4.1. Tot de stukken van het geding behoort een op 30 december 1999 gedagtekend biljet met het opschrift "Naheffingsaanslag parkeerbelasting". Dit biljet bevat de gegevens van de onderwerpelijke naheffingsaanslag. Het is gesteld ten name van A B.V. te Q (hierna: de leasemaatschappij), kennelijk in haar hoedanigheid van houder van het voertuig als bedoeld in artikel 3, lid 2, letter b, van de Verordening ten tijde van het parkeren ter zake waarvan de naheffingsaanslag is opgelegd. Dit een en ander laat geen andere gevolgtrekking toe dan dat de naheffingsaanslag (uiteindelijk) ten name van de leasemaatschappij is gesteld. Zulks brengt mee dat de bezwaartermijn is aangevangen de dag na de dagtekening van het vorenbedoelde biljet of, indien de dag van dagtekening is gelegen vóór de dag van de bekendmaking, de dag na die van de bekendmaking (vergelijk artikel 22j van de Algemene wet inzake rijksbelastingen en artikel 6:8, lid 1, van de Algemene wet bestuursrecht).

4.2. Het Hof heeft - in cassatie onbestreden - vastgesteld dat het tegen de naheffingsaanslag gerichte bezwaarschrift is ingediend op 11 januari 2000, hetgeen gerekend vanaf 30 december 1999 is binnen de termijn van artikel 6:7 van de Algemene wet bestuursrecht. Het bezwaar is derhalve ontvankelijk, ongeacht of belanghebbende het bezwaarschrift heeft ingediend voor zichzelf, als degene die ten tijde van het parkeren de feitelijke beschikking over het betrokken voertuig had (vgl. HR 24 juli 2000, nr. 34578, BNB 2000/284, in het bijzonder rechtsoverweging 4.5, derde volzin), dan wel als gemachtigde van de leasemaatschappij. De klachten treffen mitsdien doel. 's Hofs uitspraak kan niet in stand blijven. De Hoge Raad kan de verzetzaak afdoen. De klachten behoeven voor het overige geen behandeling.

4.3. Met het oog op de verdere behandeling van de zaak is het volgende van belang.

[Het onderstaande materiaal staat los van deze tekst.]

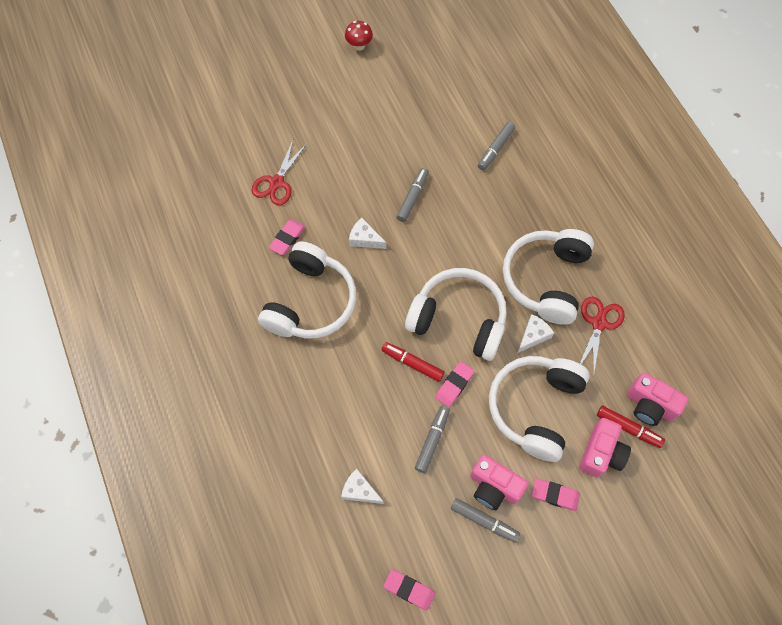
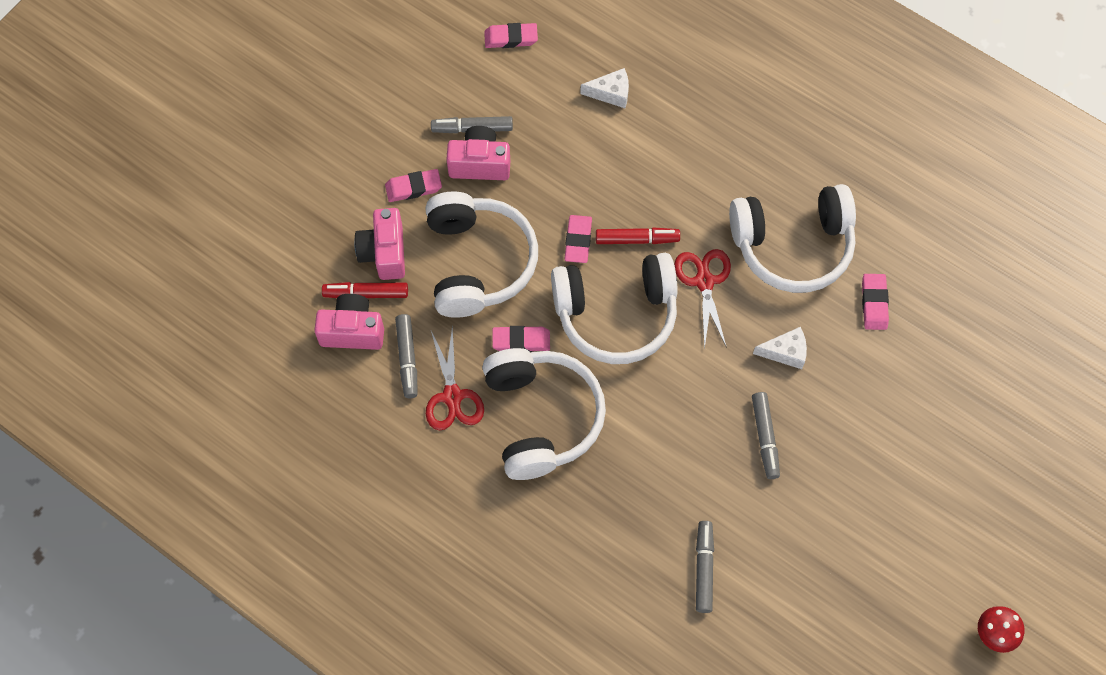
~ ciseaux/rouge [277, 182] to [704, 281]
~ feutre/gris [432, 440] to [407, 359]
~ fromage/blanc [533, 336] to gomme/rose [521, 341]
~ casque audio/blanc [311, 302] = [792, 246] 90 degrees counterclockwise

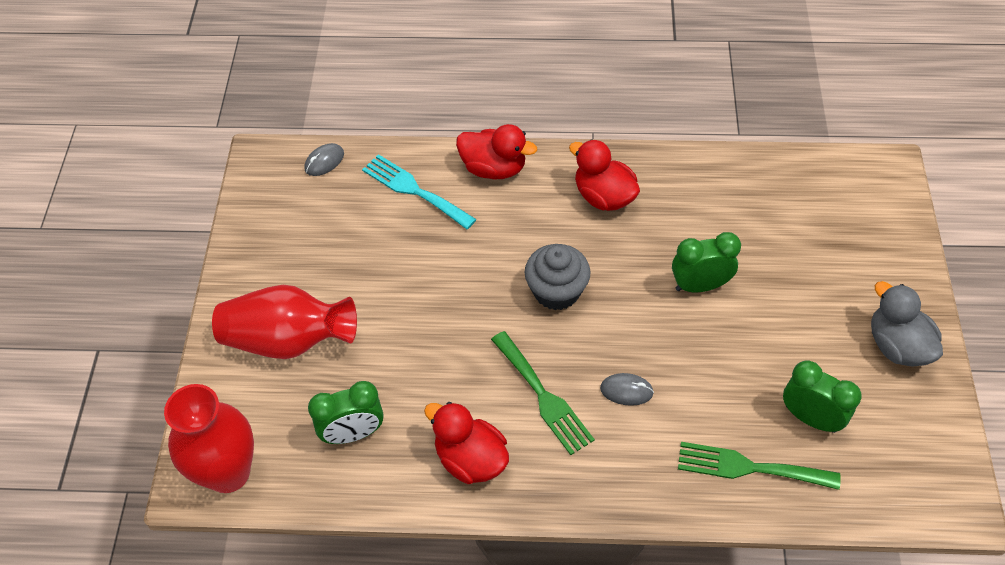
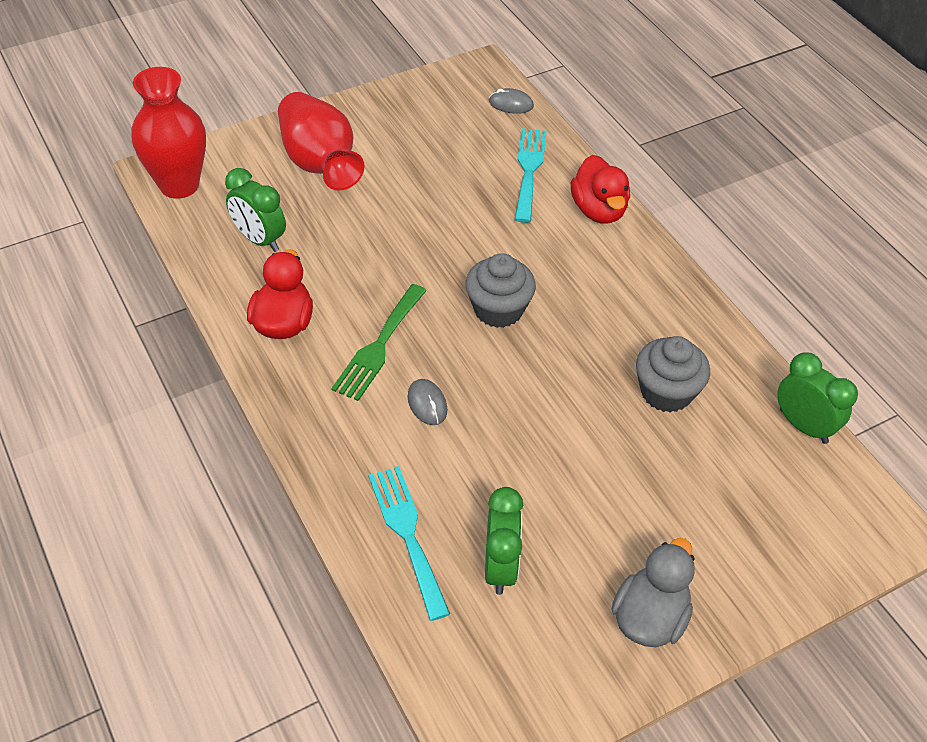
- canard/rouge [603, 196]
+ muffin/gris [666, 392]
~ réveil/vert [700, 285] to [803, 426]
~ fourchette/vert [749, 467] to fourchette/turquoise [407, 534]

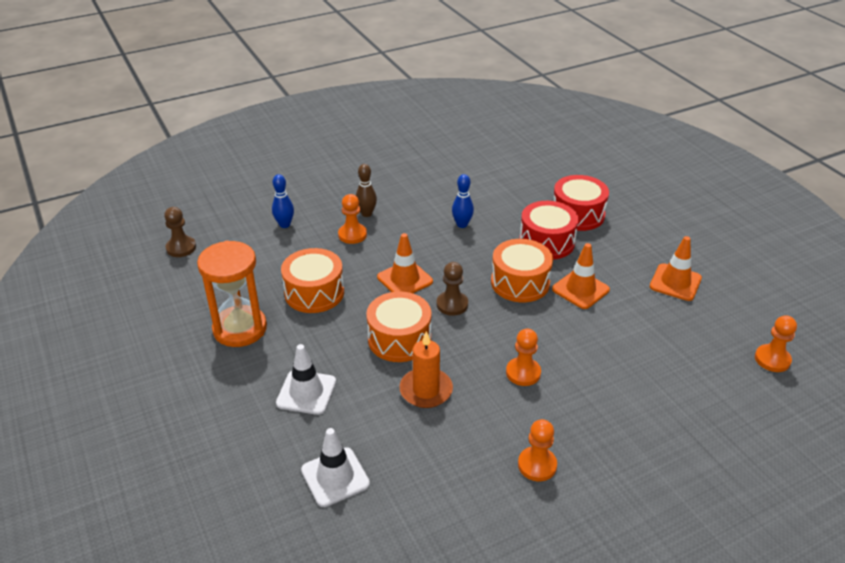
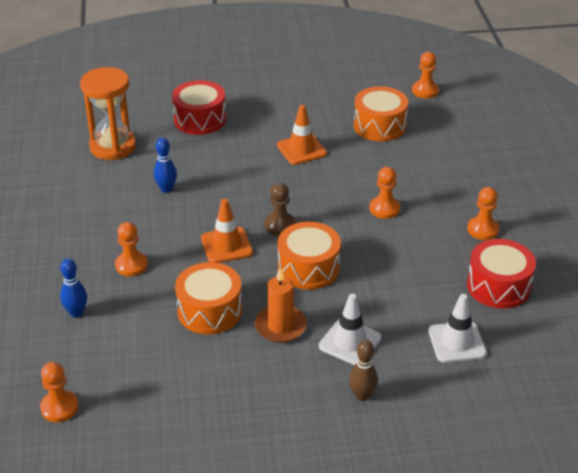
- cône de chantier/orange [675, 282]
~ sablier/orange [240, 329] to [113, 147]
~ quille/marron [366, 214] to [362, 395]
~ bougie/orange [426, 390] to [280, 326]
~ tambour/orange [520, 282] to [379, 126]
~ tambour/rouge [546, 242] to [498, 286]
~ pion/marron [181, 248] to pion/orange [59, 407]

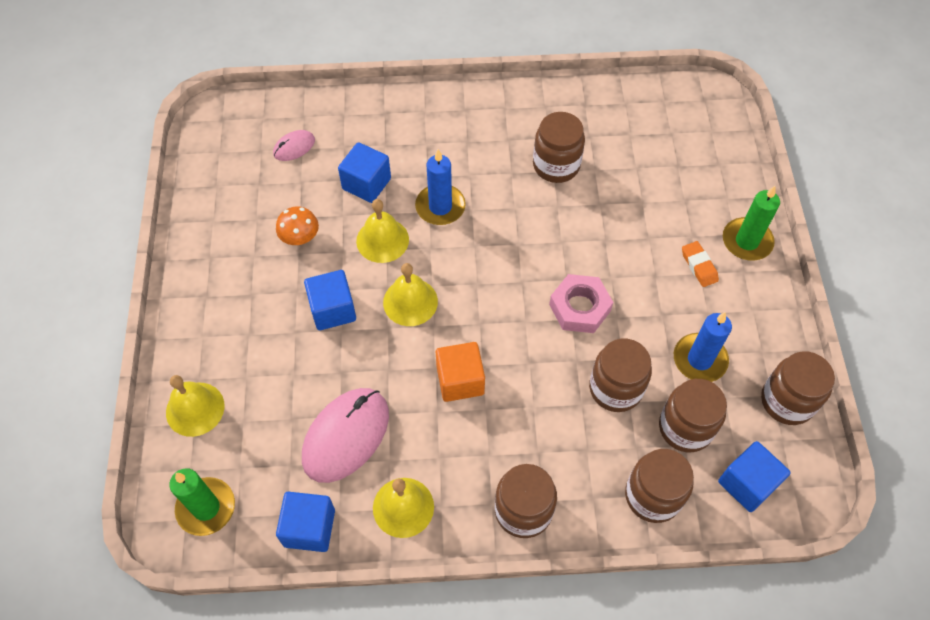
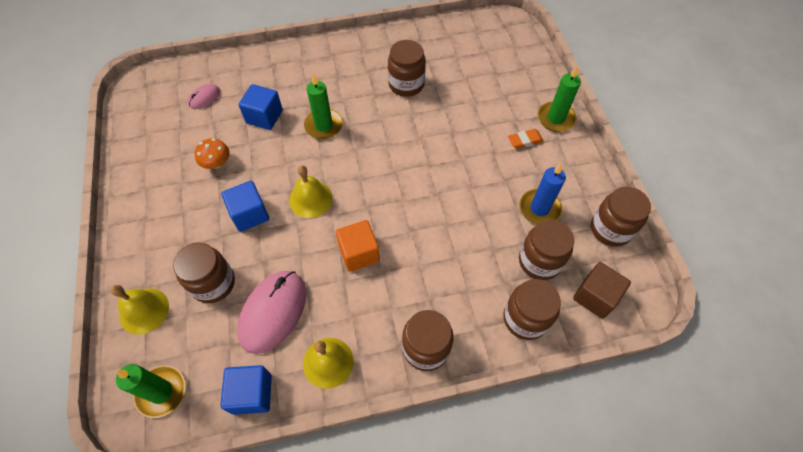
- cloche/jaune [382, 240]
- écrou/rose [579, 308]
~ bocal/marron [615, 388] to [213, 283]
~ bougie/bleu [440, 207] to bougie/vert [324, 125]
~ cube/bleu [747, 483] to cube/marron [595, 296]
~ gomme/orange [699, 266] = [525, 141] 75 degrees counterclockwise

Bij de stukken van het geding ontbreekt een (afschrift van een) besluit van het college van burgemeester en wethouders van de gemeente Bussum als bedoeld in artikel 8 van de Verordening, zodat vooralsnog niet kan worden beoordeeld of ter zake van het onderhavige parkeren de parkeerbelasting van artikel 2, letter a, van de Verordening verschuldigd is. Het Hof zal hiernaar nog onderzoek moeten verrichten, evenals naar de vraag of de Verordening en de daarop gebaseerde besluiten op de juiste wijze zijn bekendgemaakt.

5. Proceskosten

De Hoge Raad acht geen termen aanwezig voor een veroordeling in de proceskosten.

6. Beslissing

De Hoge Raad:

verklaart het beroep gegrond,

vernietigt de uitspraak van het Hof,

verklaart het verzet gegrond,

verstaat dat het Hof het onderzoek voortzet in de stand waarin het zich bevond, en

gelast dat de gemeente Bussum aan belanghebbende vergoedt het door deze ter zake van de behandeling van het beroep in cassatie verschuldigd geworden griffierecht

ten bedrage van ƒ 160 (€ 72,60).

Dit arrest is gewezen door de raadsheer L. Monné als voorzitter, en de raadsheren P.J. van Amersfoort en J.W. van den Berge, in tegenwoordigheid van de waarnemend griffier A.I. Boussak-Leeksma, en in het openbaar uitgesproken op 14 juni 2002.